Prevention of future transverse myelitis episodes

Most transverse myelitis only occurs once (called monophasic). In some cases chronic (long-term) treatment with medications to modify the immune system response is needed. Examples of underlying disorders that may require long-term treatment include multiple sclerosis and neuromyelitis optica. Treatment of MS with immumodulatory or immunosuppressant medications may be considered when it is the cause of myelitis. These medications include alemtuzumab, dimethyl fumarate, fingomilod, glatiramer acetate, interferon-beta, natalizumab, and teriflunomide, among others.

Immunosuppressant treatments are used for neuromyelitis optica spectrum disorder and recurrent episodes of transverse myelitis that are not caused by multiple sclerosis. They are aimed at preventing future myelitis attacks (or attacks at other sites) and include steroid-sparing drugs such as mycophenolate mofetil, azathioprine, and rituximab.

Rehabilitative and long-term therapy

Many forms of long-term rehabilitative therapy are available for people who have disabilities resulting from transverse myelitis. Strength and functioning may improve with rehabilitative services, even years after the initial episode. Rehabilitative therapy teaches people strategies for carrying out activities in new ways in order to overcome, circumvent, or compensate for permanent disabilities. Although rehabilitation cannot reverse the physical damage resulting from transverse myelitis, it can help people, even those with severe paralysis, become as functionally independent as possible and attain the best possible quality of life.

Common neurological deficits resulting from transverse myelitis include severe weakness, spasticity, or paralysis; incontinence, and chronic pain.
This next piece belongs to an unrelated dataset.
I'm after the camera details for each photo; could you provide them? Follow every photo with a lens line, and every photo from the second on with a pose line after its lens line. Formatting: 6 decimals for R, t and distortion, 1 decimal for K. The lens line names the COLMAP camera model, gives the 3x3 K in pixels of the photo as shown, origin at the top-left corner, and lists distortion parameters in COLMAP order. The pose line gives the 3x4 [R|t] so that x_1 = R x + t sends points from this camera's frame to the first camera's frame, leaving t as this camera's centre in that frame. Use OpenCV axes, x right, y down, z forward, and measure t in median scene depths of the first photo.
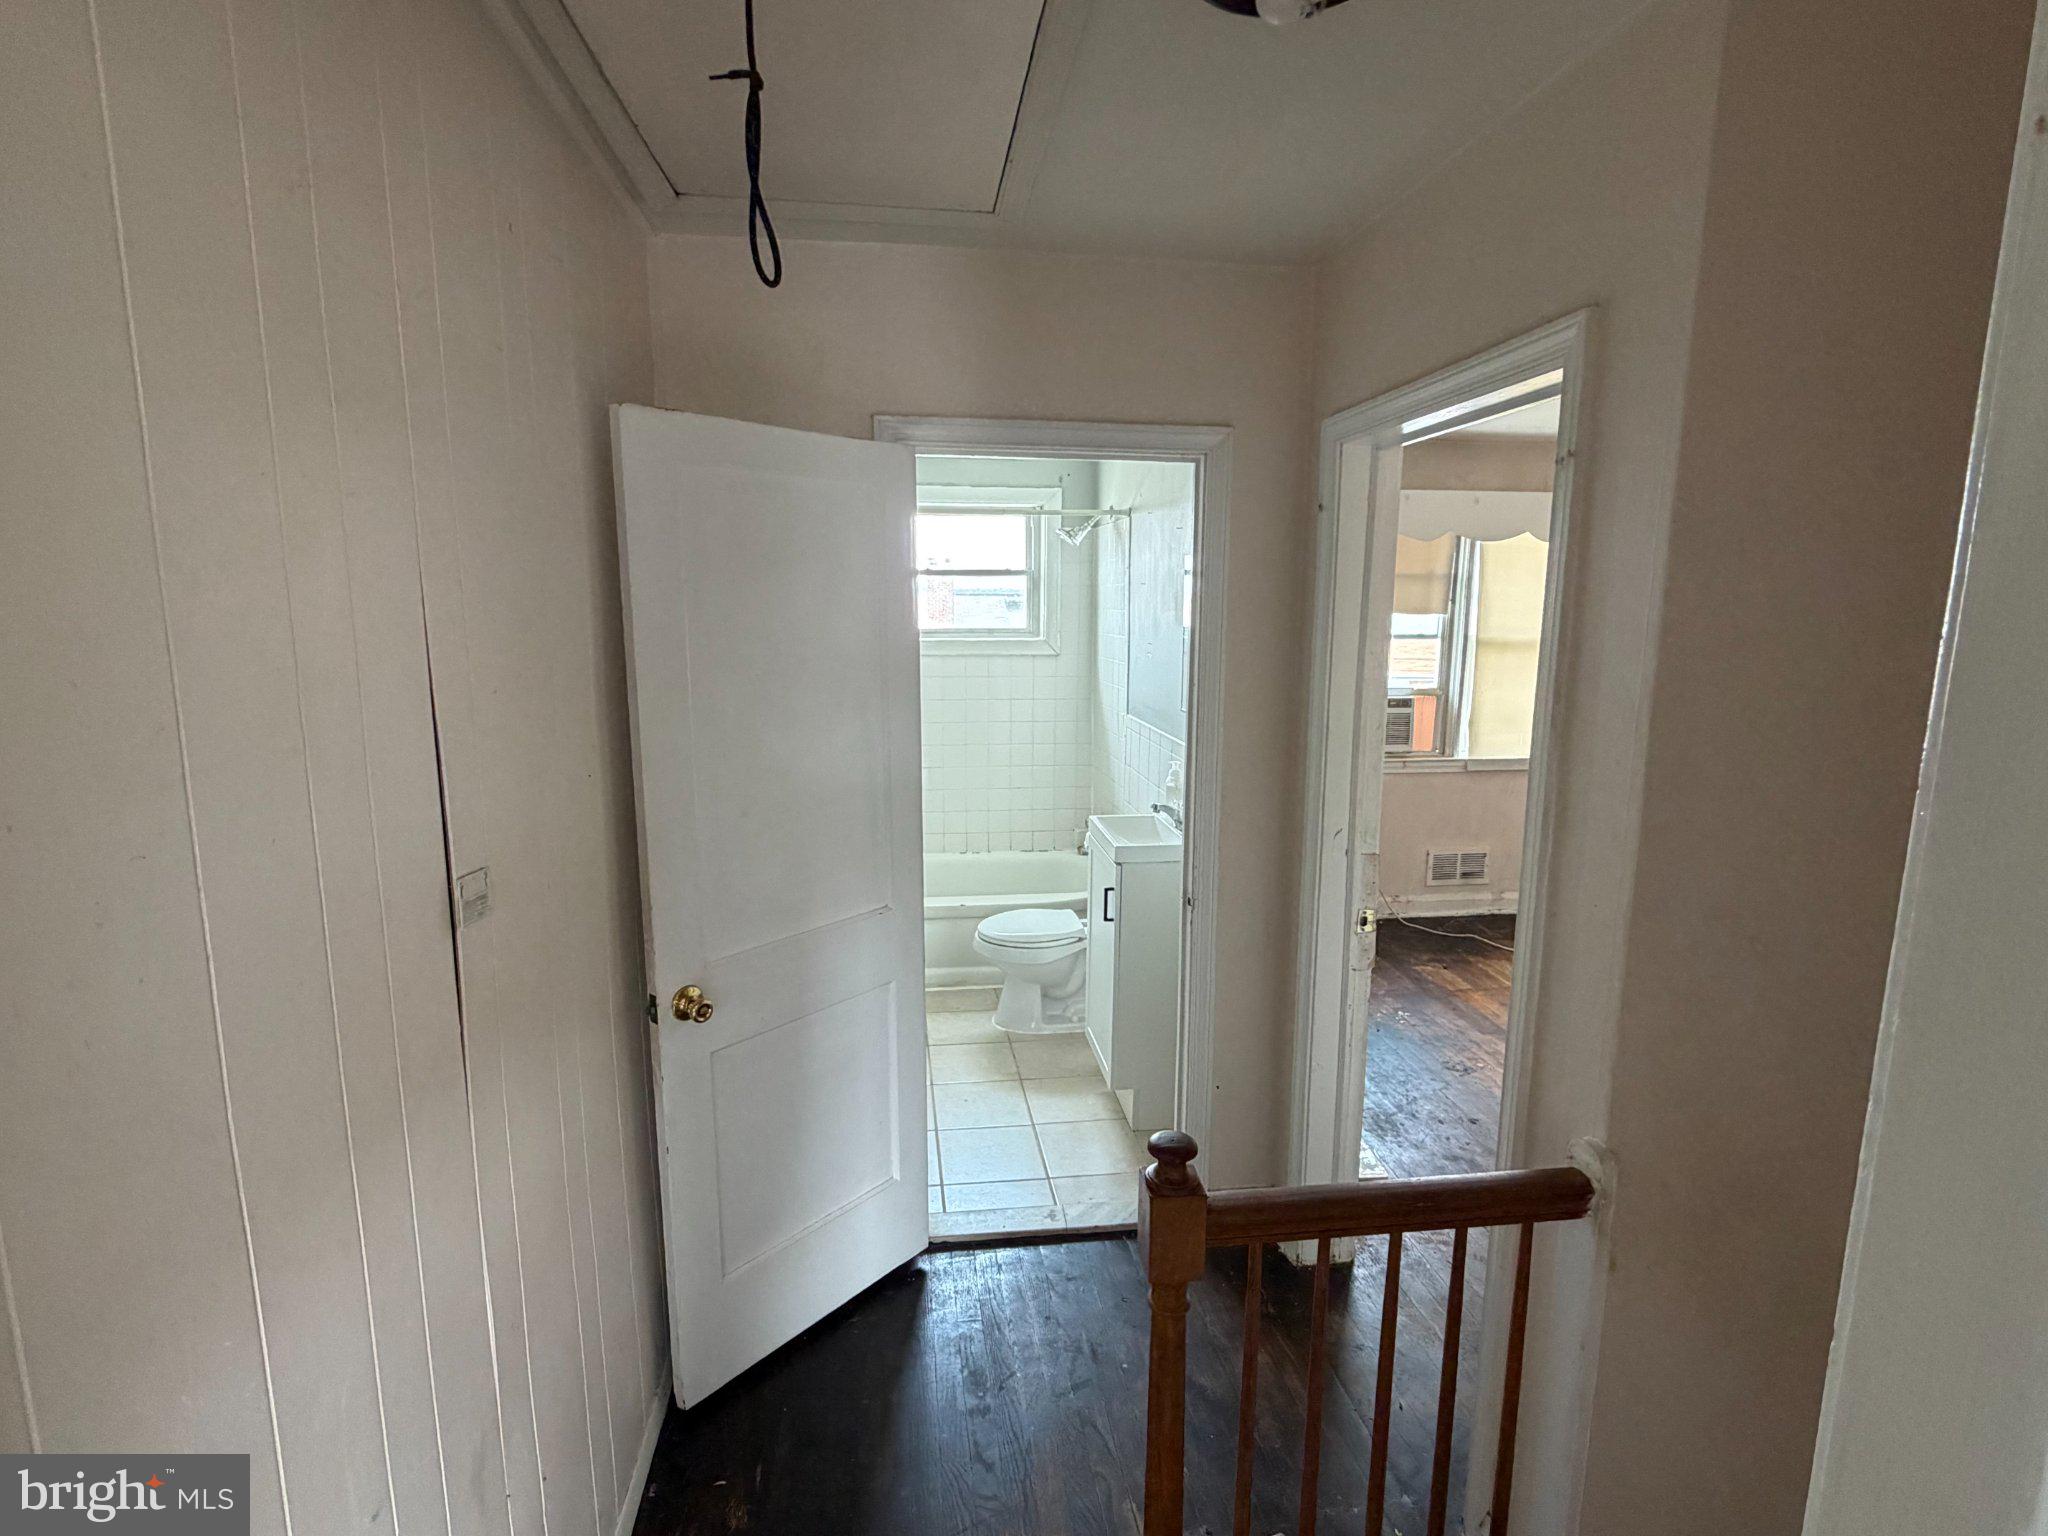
lens RADIAL K [[1016.7, 0, 1026.9], [0, 1016.7, 768.4], [0, 0, 1]] dist [0.000526, -0.000063]
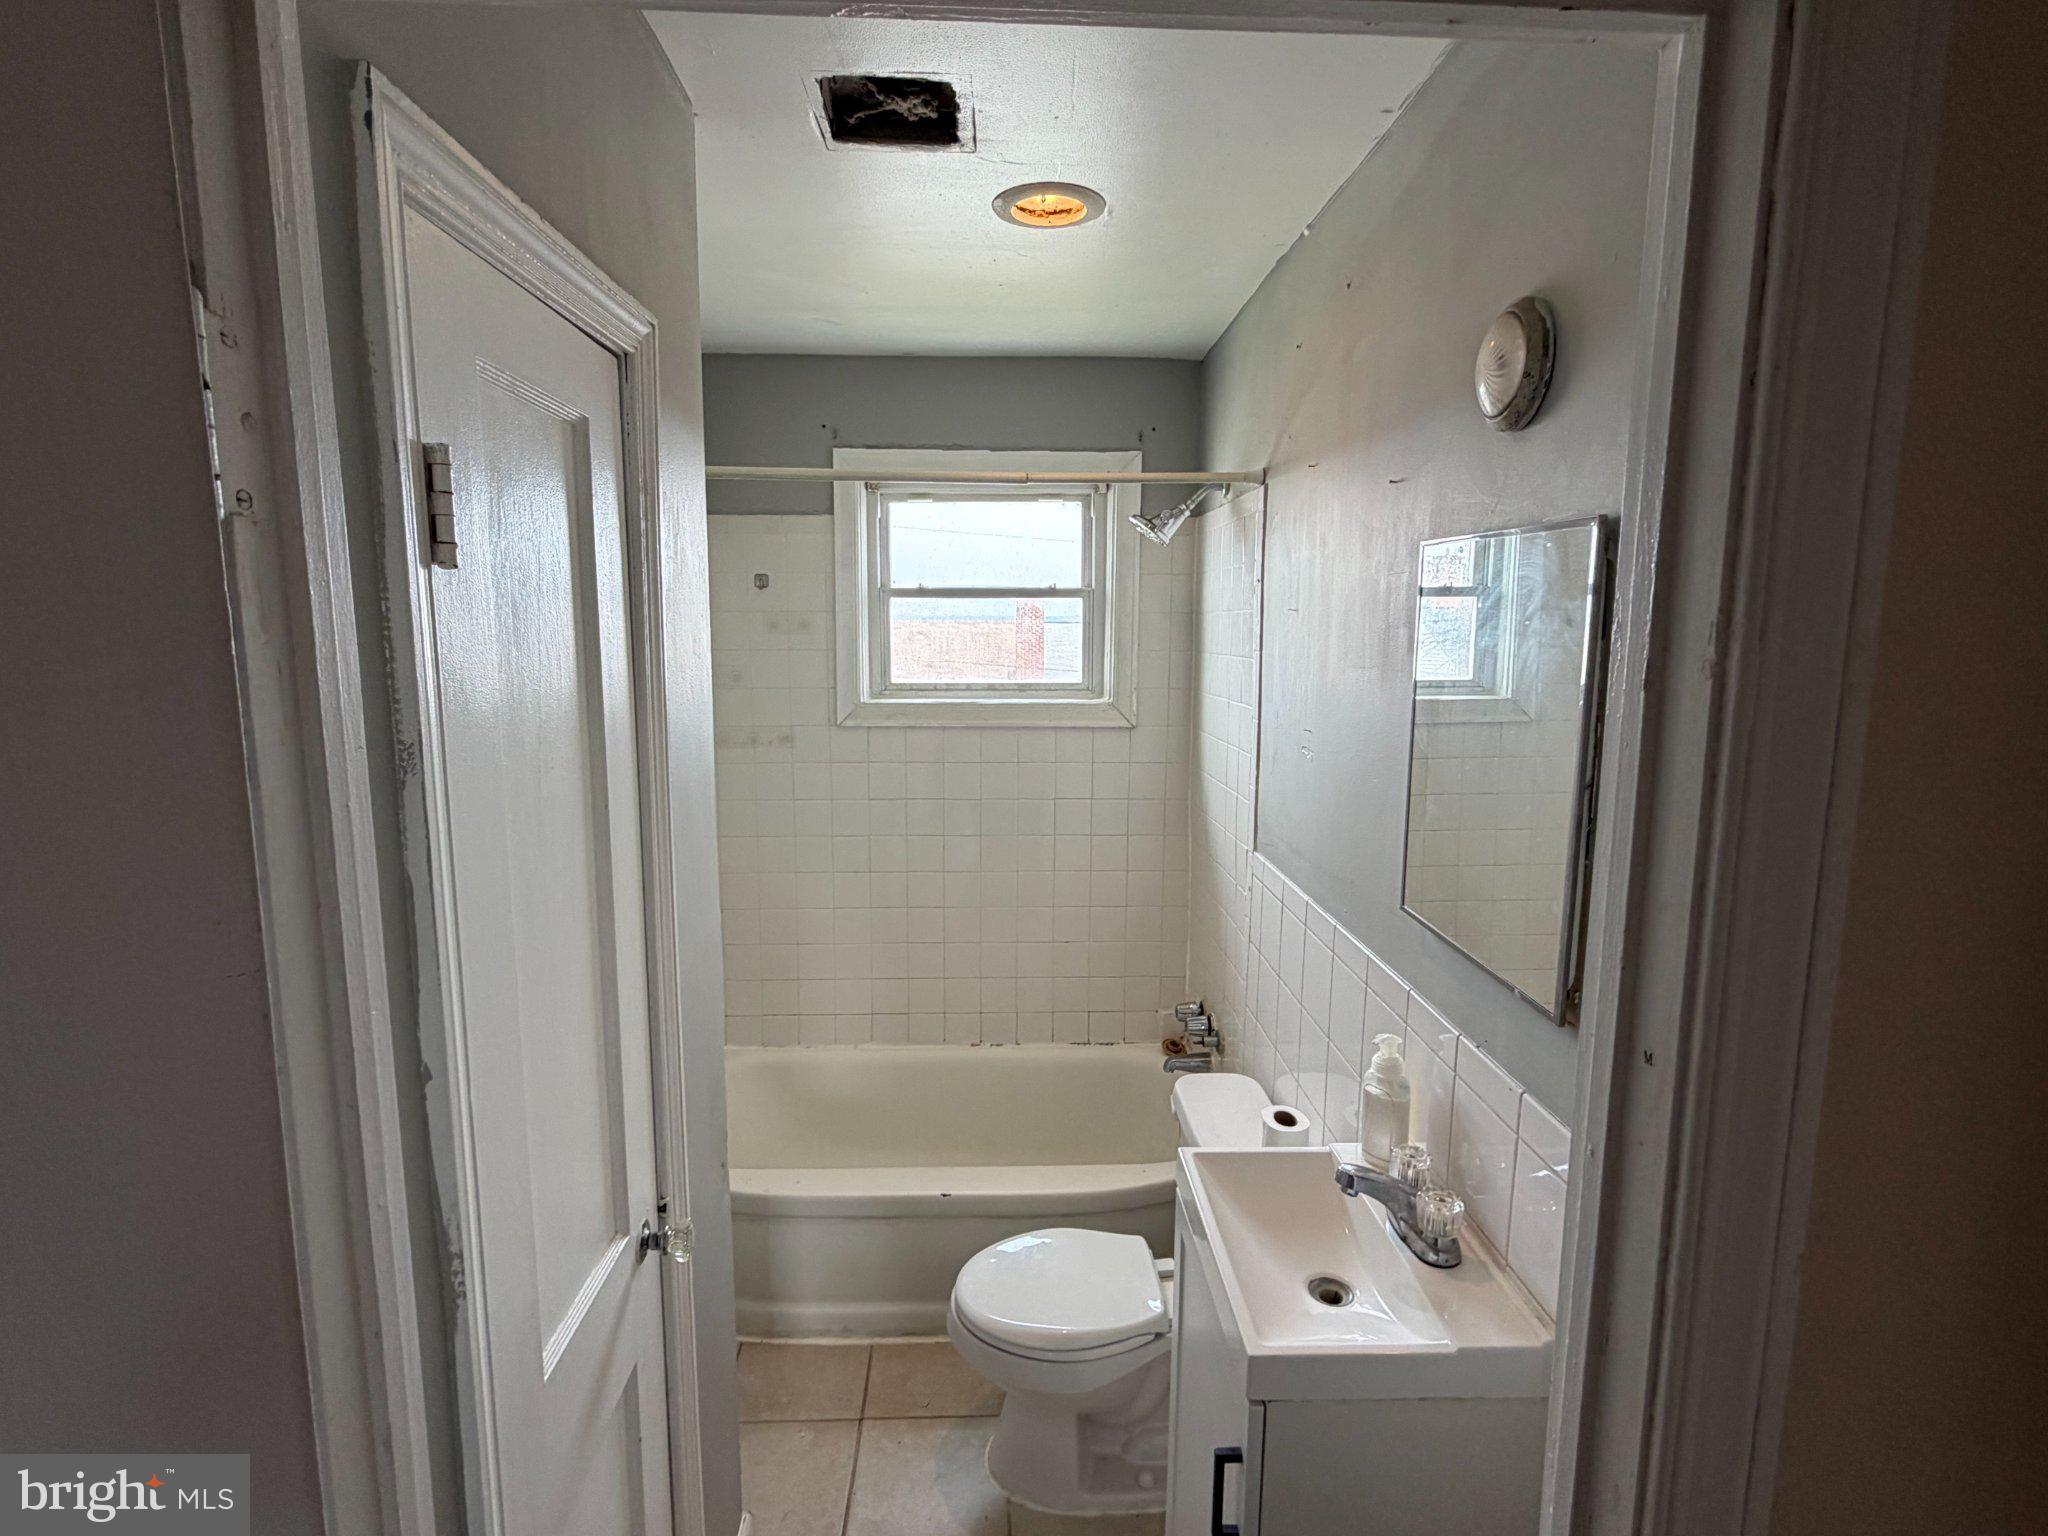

In some cases these may be permanent. Such deficits can substantially interfere with a person’s ability to carry out everyday activities such as bathing, dressing, and performing household tasks. Individuals with lasting neurological defects from transverse myelitis typically consult with a range of rehabilitation specialists, who may include physiatrists (physicians specializing in physical medicine and rehabilitation), physical therapists, occupational therapists, vocational therapists, and mental health care professionals.

  • Physical therapy can help retain muscle strength and flexibility, improve coordination, reduce spasticity, regain greater control over bladder and bowel function, and increase joint movement. It also can help to reduce the likelihood of pressure sores developing in immobilized areas. Individuals are also taught to use assistive devices such as wheelchairs, canes, or braces as effectively as possible.
  • Occupational therapy teaches people new ways to maintain or rebuild their independence by participating in meaningful, self-directed, everyday tasks such as bathing and dressing. Therapists teach people how to function at the highest level possible, by developing coping strategies, suggesting changes in their homes to improve safety (such as installing grab bars in bathrooms), and changing obstacles in their environment that interfere with normal activity.
  • Vocational therapy involves offering instructions to help people develop and promote work skills, identify potential employers, and assist in job searches. Vocational therapists act as mediators between employees and employers to secure reasonable workplace accommodations.
  • Psychotherapy for people living with permanent includes strategies and tools to deal with stress and a wide range of emotions and behaviors.